Some two centuries, in fact, as Martin Lloyd-Evans took the opera out of 1730, with its decadent interaction of French royalty and theatricals, and placed it squarely within an interwar Europe beset by the rise of fascism. As with Tosca (which Adriana resembles in many particulars), time and place are less crucial than the creating of an environment comparable to the heady personal confrontations being played out. In this respect, the production serves the opera handsomely – for all that the surtitles (typically placed too high at stage-left and -right) overly played down the dramatic context, leading to evident confusion from not a few in the audience. Conversely, Jamie Vartan’s designs are as practical as they are evocative, while Colin Grenfell’s lighting agilely delineates specific characters within the general setting. The orchestral interlude just before the climactic scene of Act Two – with the varying reactions of the main protagonists set apart from the suddenly faceless ensemble – is theatrical ‘interpretation’ of a most acute as well as immediate kind.
More than a ‘star vehicle’ it may be, Adriana still stands or falls by the excellence of those main protagonists, and here there were no real failings. Cheryl Barker encompassed both the passion and the poignancy of the title-role, whether in the pathos of her famous Act One aria – its sentiments as to art reflecting life enacted in various ways over the course of the opera – her dramatic recitation turning to song in Act Two, or the unexpected nobility she brought to one of the more unlikely ‘mad scenes’ in Act Three all making for an assumption as made the character both sympathetic and believable.

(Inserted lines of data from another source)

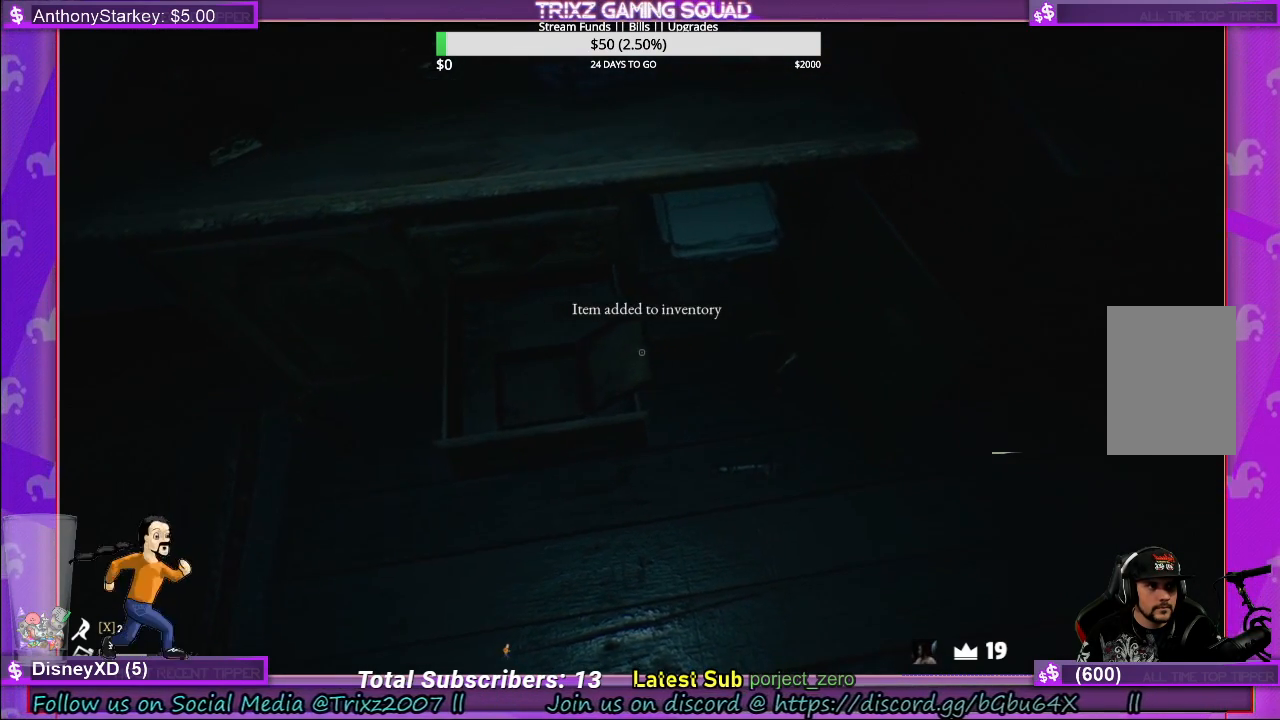
{"keys": [], "mouse": [], "events": []}
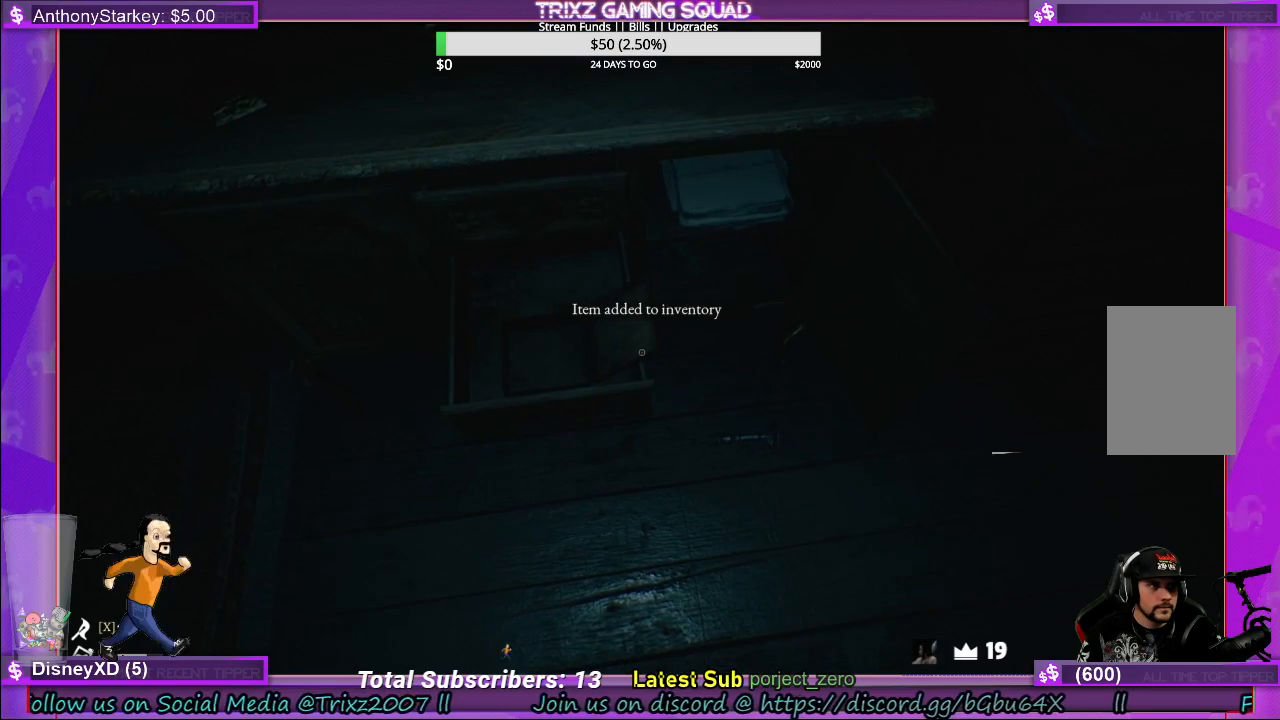
{"keys": ["w"], "mouse": [], "events": [[450, "w", "down"]]}
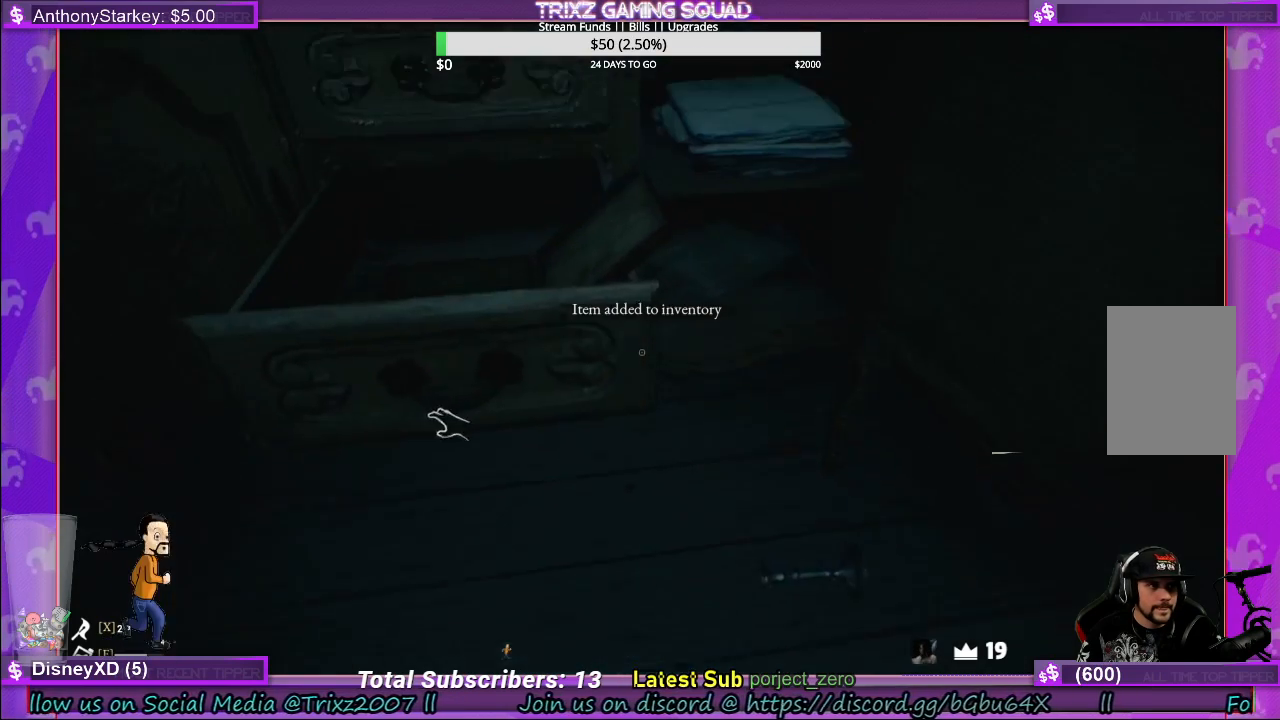
{"keys": [], "mouse": [], "events": [[33, "w", "up"]]}
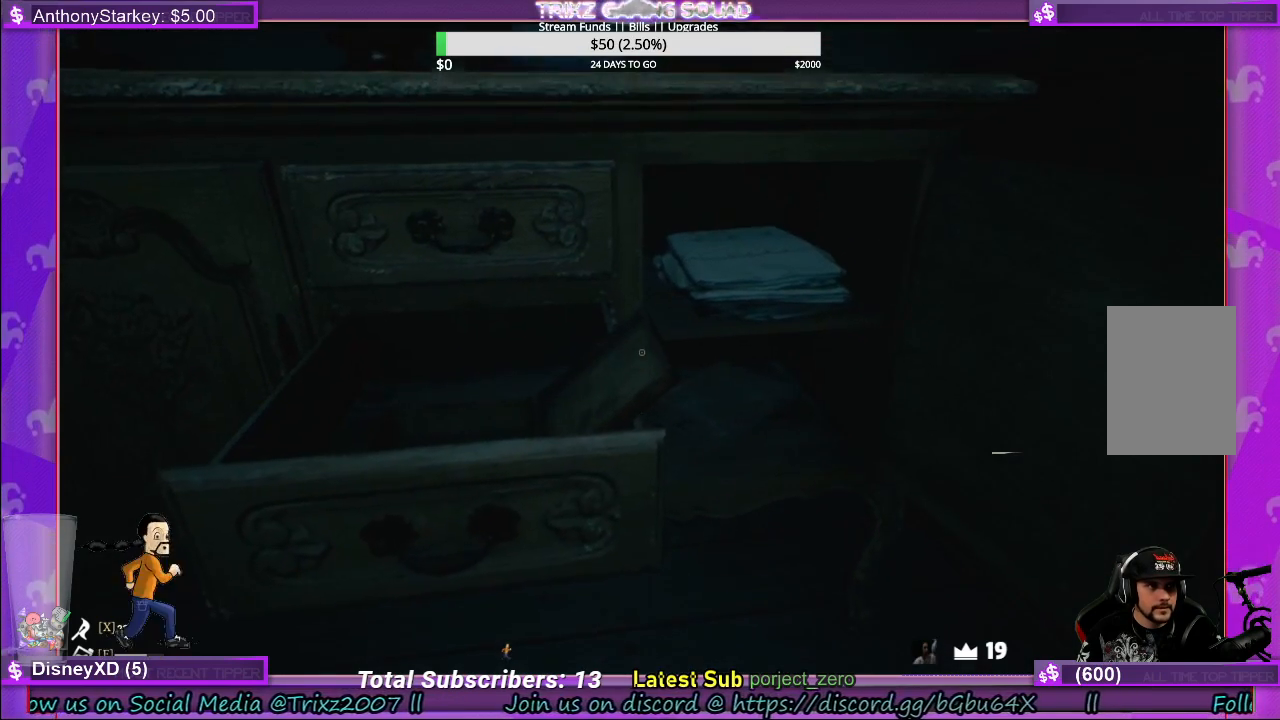
{"keys": [], "mouse": [], "events": []}
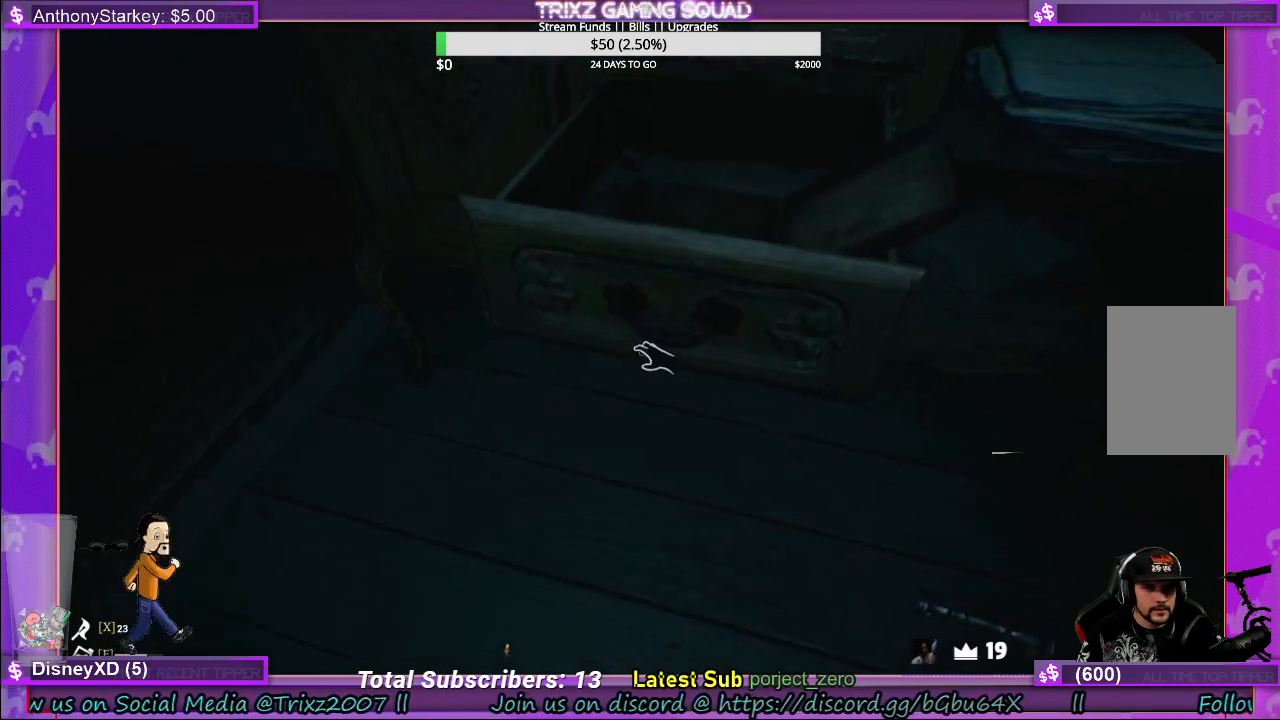
{"keys": [], "mouse": [], "events": []}
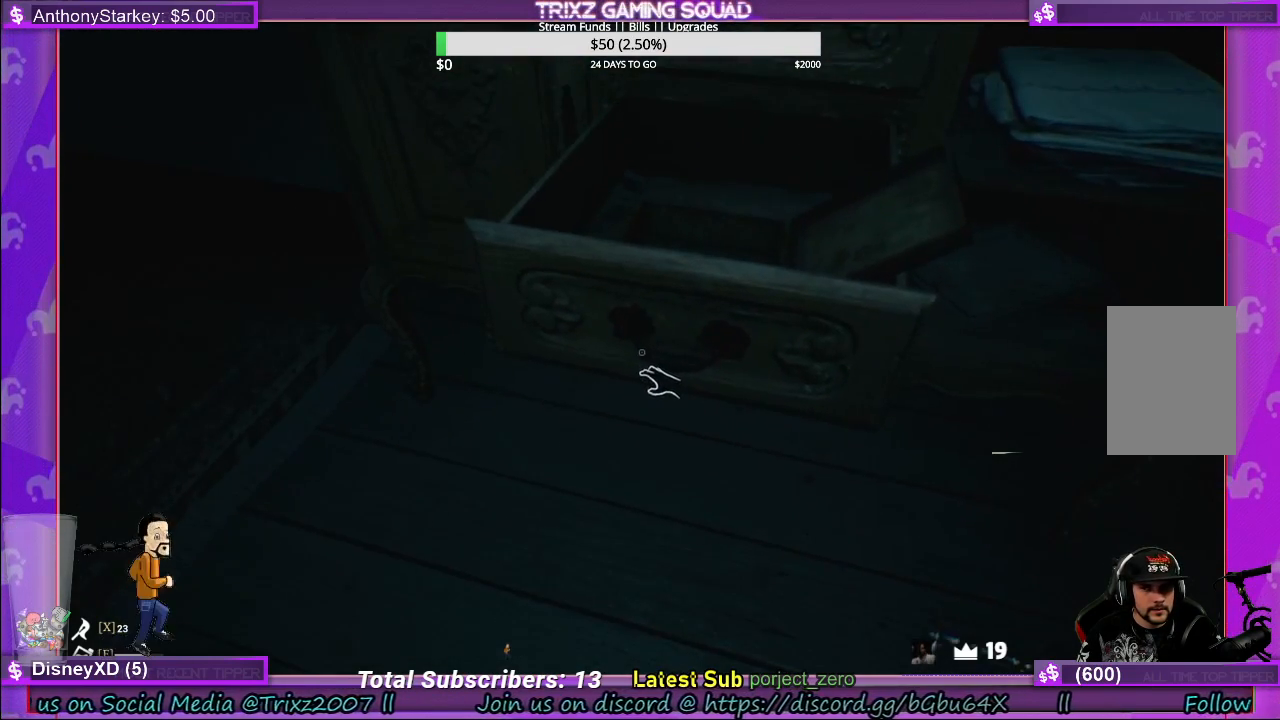
{"keys": [], "mouse": [], "events": []}
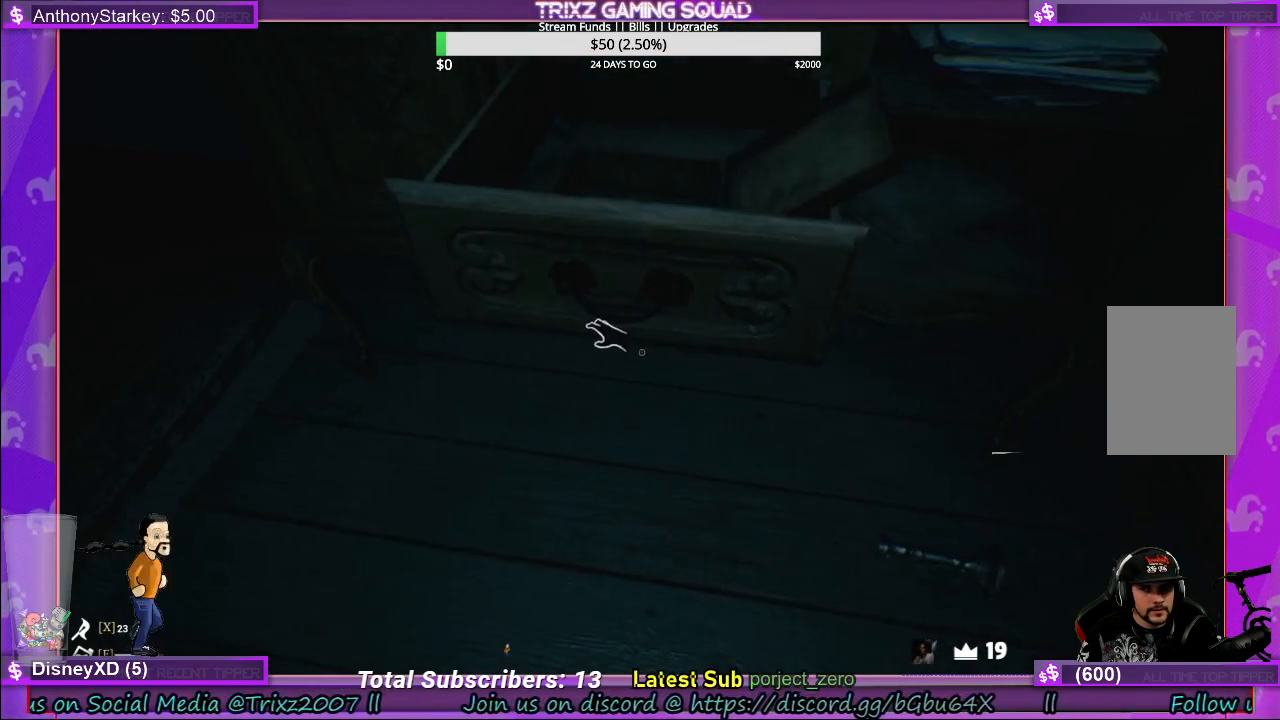
{"keys": [], "mouse": [], "events": []}
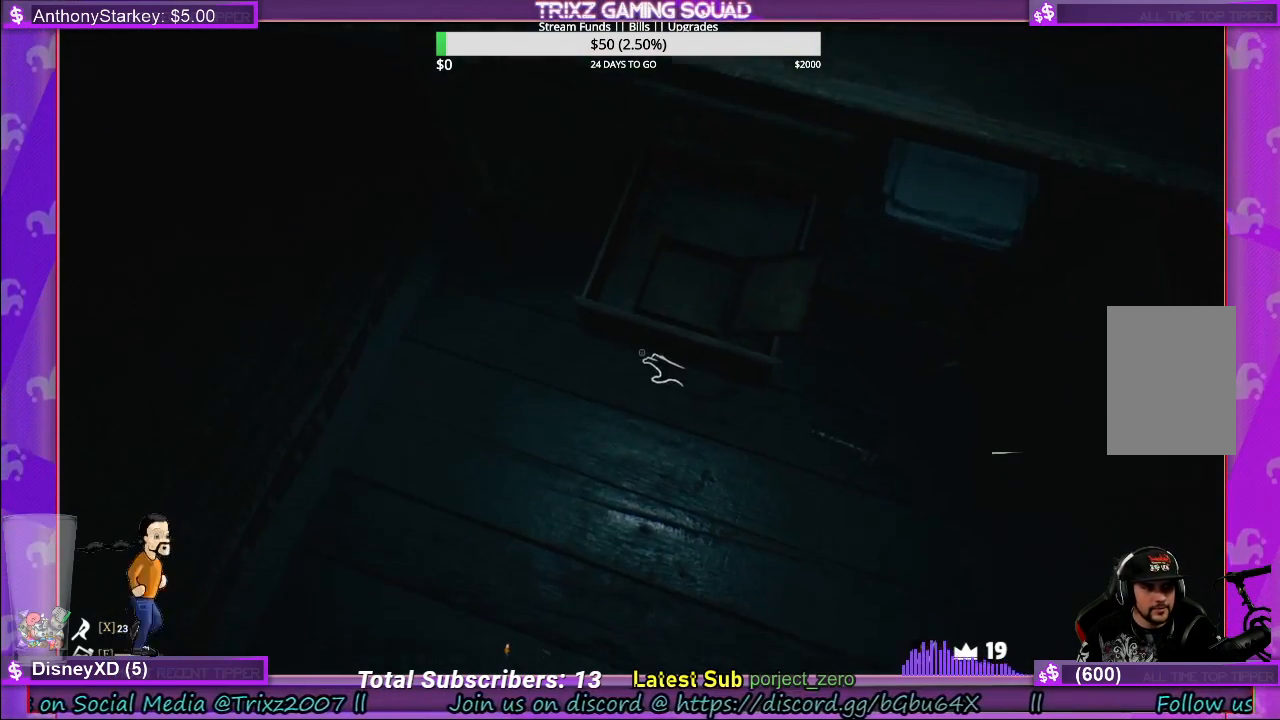
{"keys": [], "mouse": ["left"], "events": [[183, "mouse_left", "down"]]}
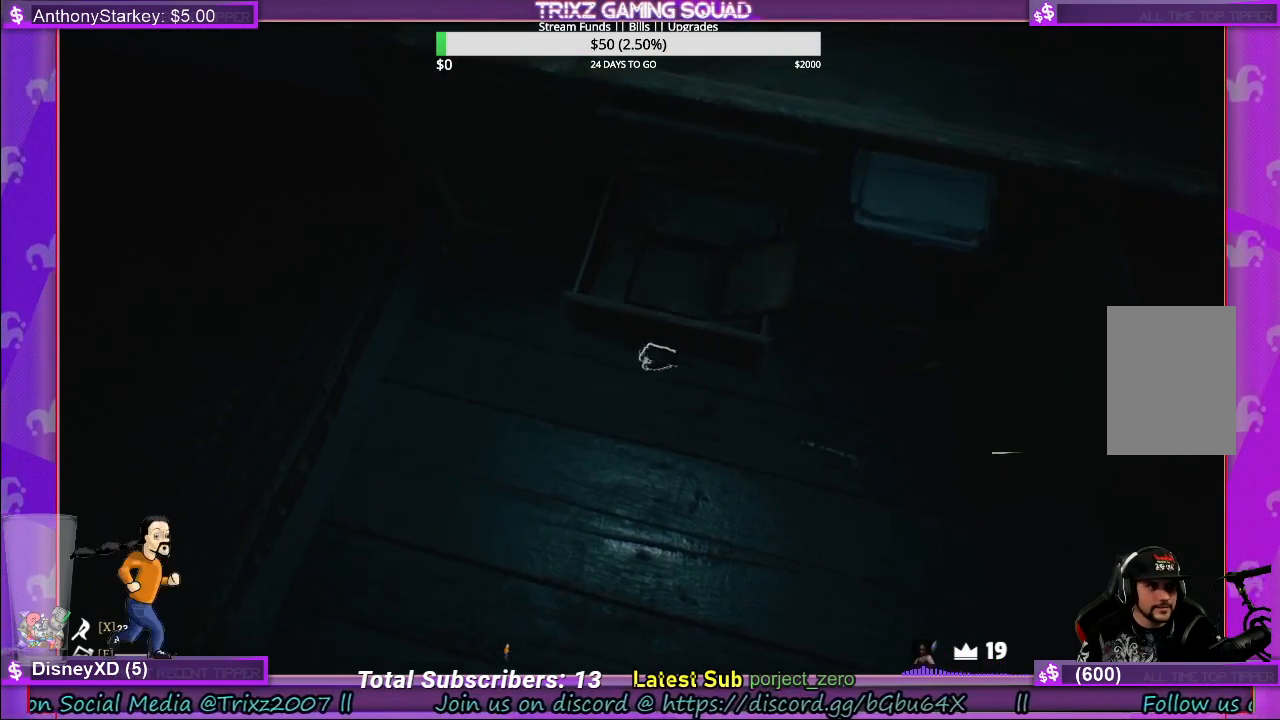
{"keys": [], "mouse": ["left"], "events": []}
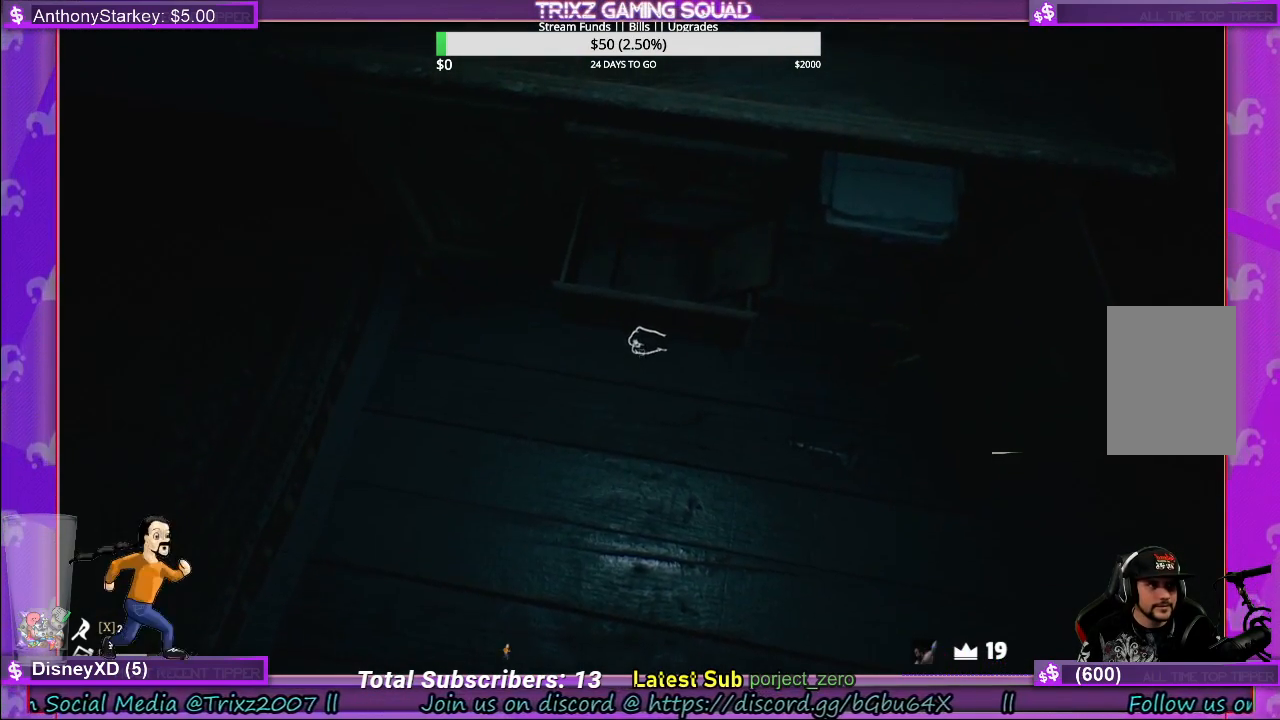
{"keys": [], "mouse": [], "events": [[300, "mouse_left", "up"]]}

As her rival Princess de Bouillon, Tiziana Carraro was occasionally a little strained in the higher tessitura, though her formidable portrayal of a woman spurned was as tangible as it was absolute. Simon Wilding proved highly adept as her world-weary husband: an admirable foil, moreover, to Peter Auty’s Maurizio with its pivoting between elation and despair as viscerally conveyed by his acting as by his vocal presence. Robert Burt was the cynical and scheming Abbé de Chazeuil, while Richard Burkhard periodically stole the show as Michonnet – the stage-manager whose unrequited love for Adriana is a unifying thread, musically and dramatically, throughout. The several minor roles were well taken, adding much to the whole.
There were committed contributions from the OHP Chorus and City of London Sinfonia. The former clearly relished the limelight in what, away from the main set-pieces, is an ensemble opera to a surprising and effective degree, while the latter responded ably to Manlio Benzi’s direction in denoting the score’s suavity and sensuousness. Adriana Lecouvreur is an opera awash with instances of subtle and appealing orchestration, for which it has received rather less than its due but which aspect is a further success of this admirable staging.